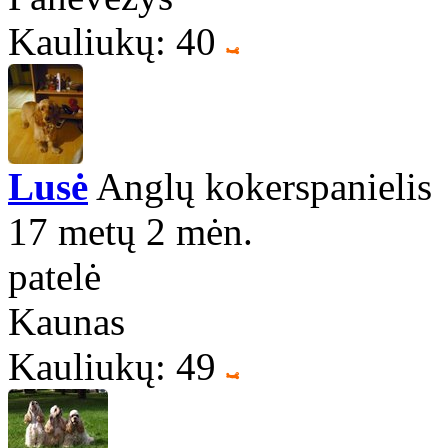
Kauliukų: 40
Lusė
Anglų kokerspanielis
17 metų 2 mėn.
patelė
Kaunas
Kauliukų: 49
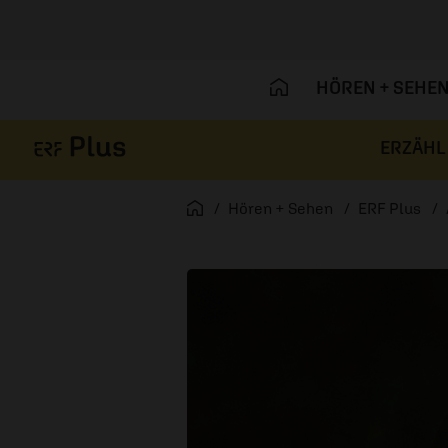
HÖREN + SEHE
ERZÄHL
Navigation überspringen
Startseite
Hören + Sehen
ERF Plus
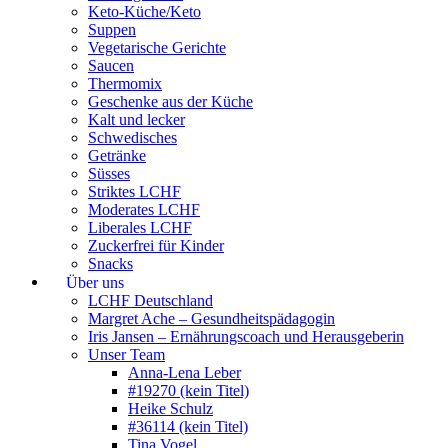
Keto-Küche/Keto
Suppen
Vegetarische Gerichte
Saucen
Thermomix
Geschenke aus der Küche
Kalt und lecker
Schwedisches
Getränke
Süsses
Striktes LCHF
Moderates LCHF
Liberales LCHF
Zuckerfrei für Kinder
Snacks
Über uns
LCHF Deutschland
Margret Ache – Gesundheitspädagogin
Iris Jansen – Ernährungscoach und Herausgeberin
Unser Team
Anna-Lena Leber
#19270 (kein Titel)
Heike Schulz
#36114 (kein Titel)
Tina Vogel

====

What to produce
Please set down every record above exactly as it appears, leaving out the pictures.

Result of this exercise
Kauliukų: 40
Lusė
Anglų kokerspanielis
17 metų 2 mėn.
patelė
Kaunas
Kauliukų: 49
HÖREN + SEHE
ERZÄHL
Navigation überspringen
Startseite
Hören + Sehen
ERF Plus
Keto-Küche/Keto
Suppen
Vegetarische Gerichte
Saucen
Thermomix
Geschenke aus der Küche
Kalt und lecker
Schwedisches
Getränke
Süsses
Striktes LCHF
Moderates LCHF
Liberales LCHF
Zuckerfrei für Kinder
Snacks
Über uns
LCHF Deutschland
Margret Ache – Gesundheitspädagogin
Iris Jansen – Ernährungscoach und Herausgeberin
Unser Team
Anna-Lena Leber
#19270 (kein Titel)
Heike Schulz
#36114 (kein Titel)
Tina Vogel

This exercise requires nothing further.